Student Health Self Evaluation and Physician's Report
Honestly assess your health and discuss your travel plans with your primary care doctor. Ask your doctor to complete the required Physician's Report. Your examination must take place within twelve months of the start of your program. Bentley's Center for Health and Wellness lists area clinics in the case that it is impossible to see your primary doctor.
If you are experiencing or have experienced physical or emotional problems, please carefully consider your readiness for an international experience. If you are experiencing emotional, eating or substance abuse problems, strongly consider deferring your participation in a program until you have the concern well under control. If you do intend to participate in the program while managing a health issue, speak with your doctor or counselor well in advance of departure to devise a plan for your ongoing care.
When feasible, bring an adequate supply of medication to last the full term abroad. Do not ship medications as they are likely to be held up in customs for an extended period of time or not arrive at all. Bring medications in their original labeled containers along with copies of prescriptions. Know the generic names of all medications.
In some countries, immunizations may be required or recommended. Check with your doctor as well as the World Health Organization and the Centers for Disease Control which offers a Traveler's Health section.
Students with apparent or non-apparent disabilities will likely need to take special measures when planning a study abroad experience. Appropriate accommodations and facilities may not be available in all locations, so discuss your needs with your study abroad advisor as far in advance as possible. Your study abroad advisor and Bentley's coordinator of disability services will work together to assist you. Mobility International is a valuable resource for students with disabilities.
Register Your Travel
The Smart Traveler Enrollment Program (STEP) is a free service provided by the U.S. government to U.S. citizens traveling abroad. STEP allows Americans abroad to receive updates from the nearest embassy or consulate and allows the Department of State to better assist you in an emergency.
- Use alcohol wisely and never use illegal drugs. Impaired judgement puts you at increased risk for accident, injury, and crime.
- Do not walk alone at night.
- Be aware of local laws and act in a responsible manner.
- Never leave your belongings unattended.
- Do not store or carry your documents and money together in one place.

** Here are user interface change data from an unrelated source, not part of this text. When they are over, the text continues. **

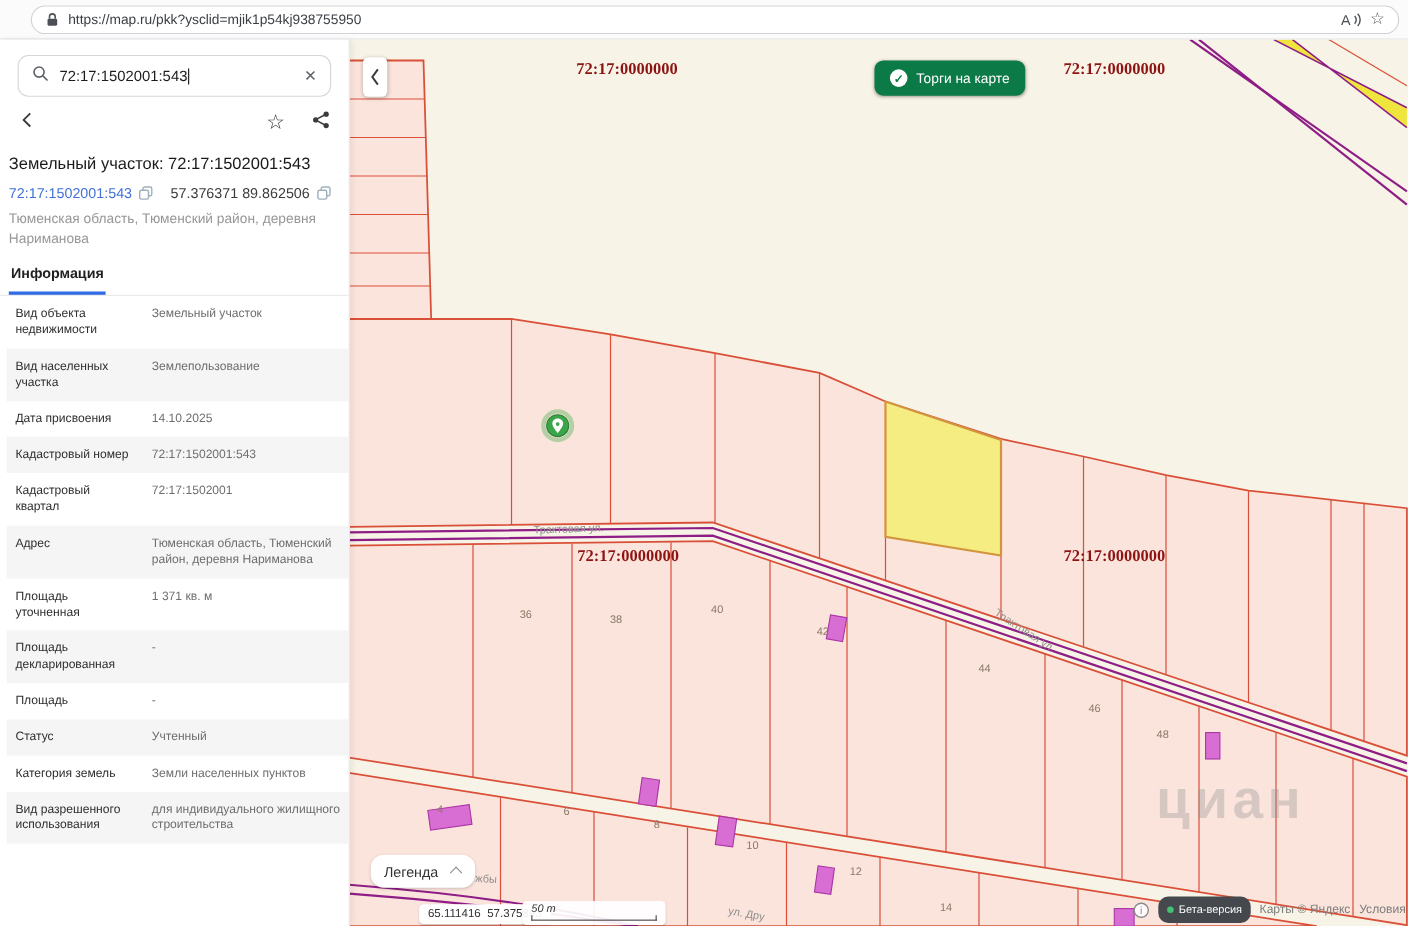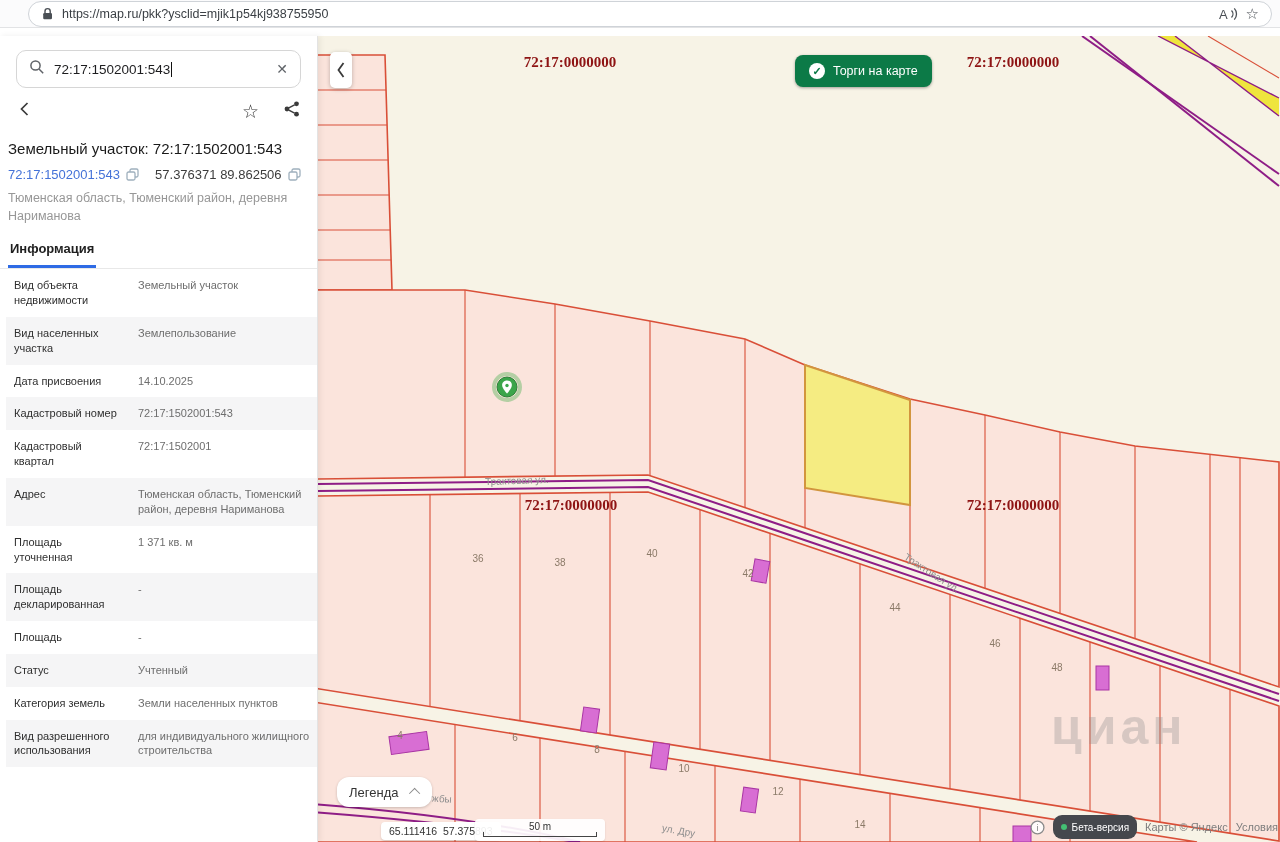"https://map.ru/pkk?ysclid=mjik1p54kj9387" #topbar { height: 28px -> 36px }
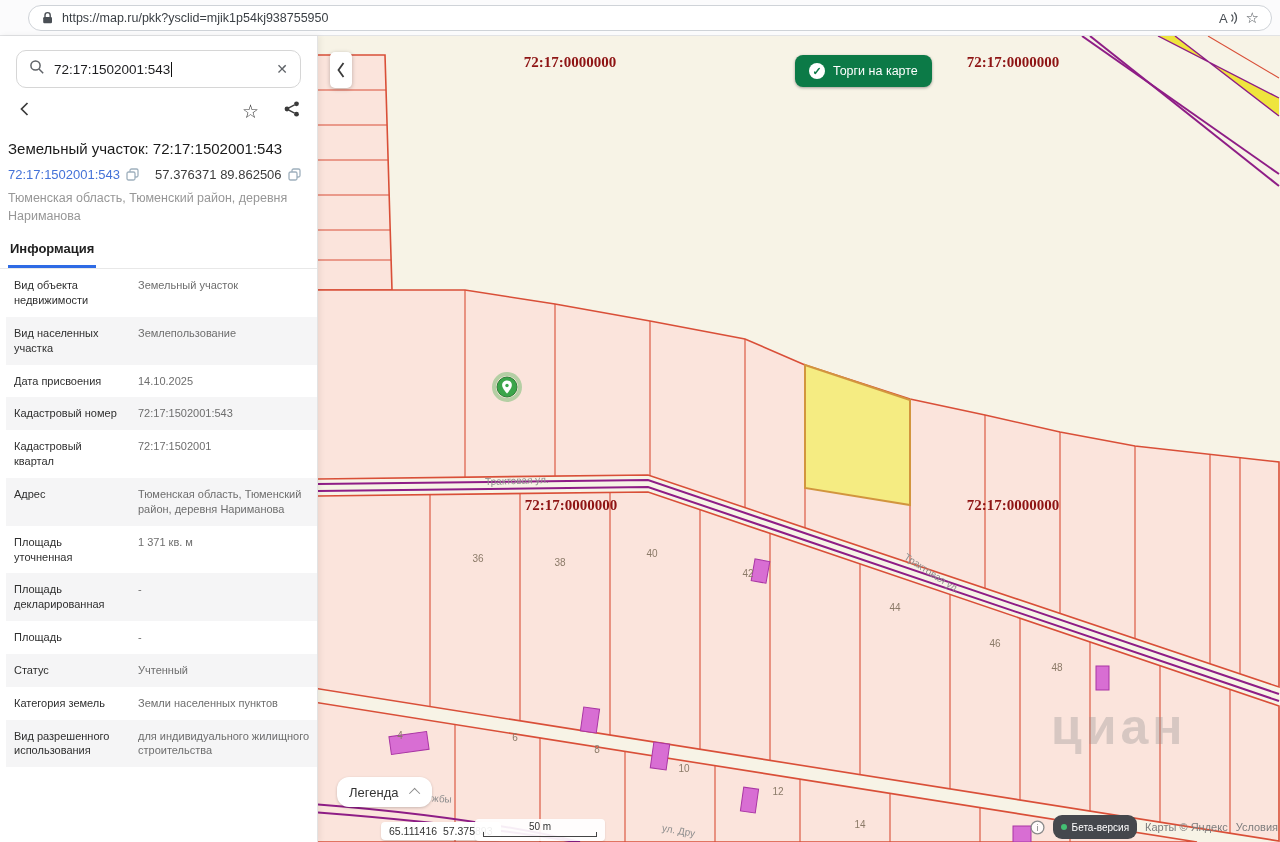"50 m" #scalebox .slabel { font-style: none -> italic; text-align: center -> none }
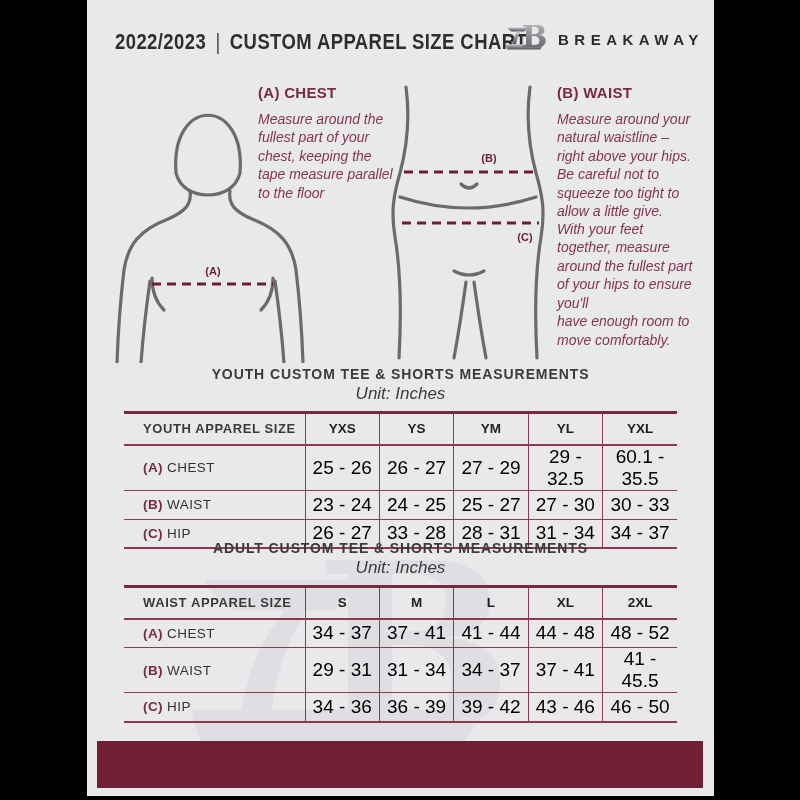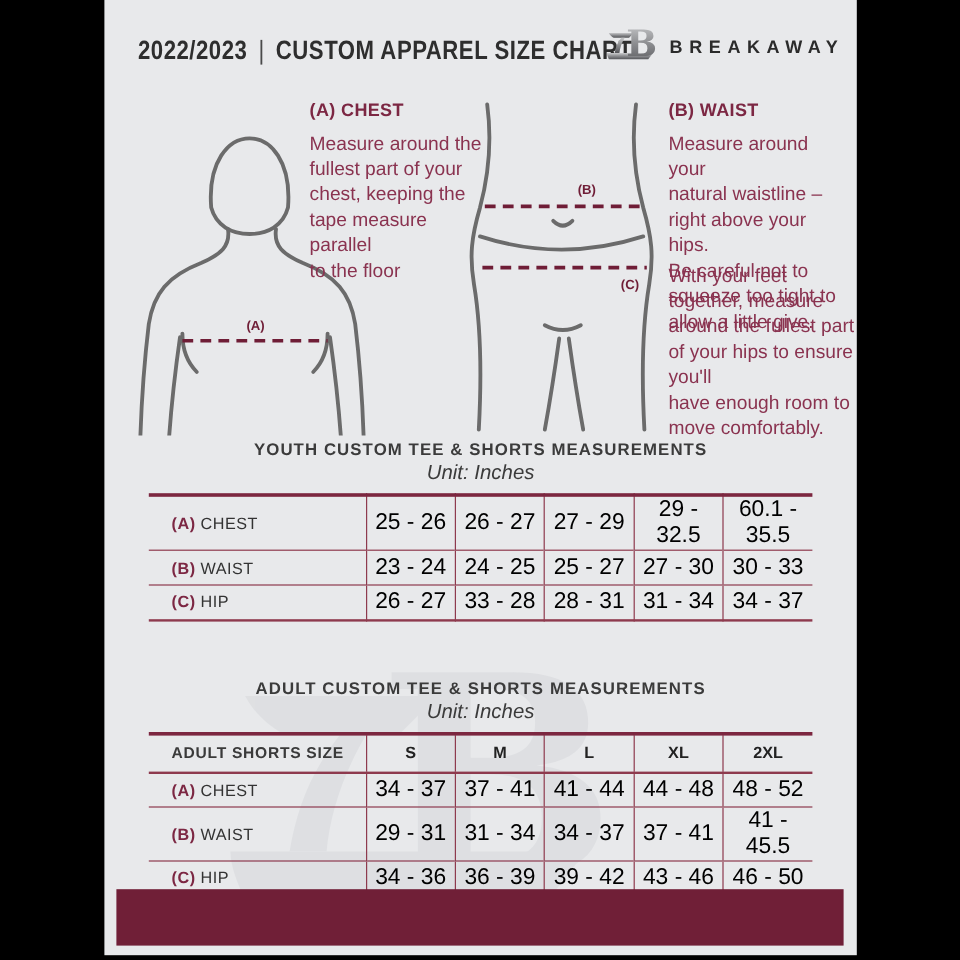"Measure around the" .instr p { font-size: 16px -> 14px; font-style: none -> italic }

Carry only the necessities to minimize chance for loss.
- Be aware of your surroundings
- Do not display money openly.
- Be inconspicuous in dress and demeanor. Be aware of belongings that might be perceived as valuable to theives.
- Try speaking the local language, even with other study abroad students.
- Do not drive or hitchhike.
- Practice safe sex.
- Be wary of people who seem overly friendly or interested in you.
- Know your local 911 equivalent and other emergency contacts.
Always inform the on-site coordinator at the host institution and your family of your travel plans (destinations, itineraries, and how to contact you), even if it is just a weekend trip. This information is vital in case you need to be contacted in the event of an emergency. Needless to say, be certain to educate yourself about any destination you plan to visit prior to your departure.
- Make sure you always carry the emergency contact numbers for your on-site coordinator, the U.S. embassy/consulate, and the police. (See your emergency card.)
- Stay informed of the current political situation in your host country by using the local media. Consult the U.S. Department of State travel advisories (
- Avoid potential target areas, especially bars, clubs, fast food restaurants, banks churches, embassies/consulates frequented by U.S. citizens.
- Stay away from areas known to have large concentrations of residents unfriendly to the United States.
- Stay out of political demonstrations. Resist the temptation to satisfy your curiosity and investigate what is happening. Go to a secure location and watch it on the news.
- Do not agree to newspaper, TV, or radio interviews regarding political conflicts or controversial issues. Remain inconspicuous.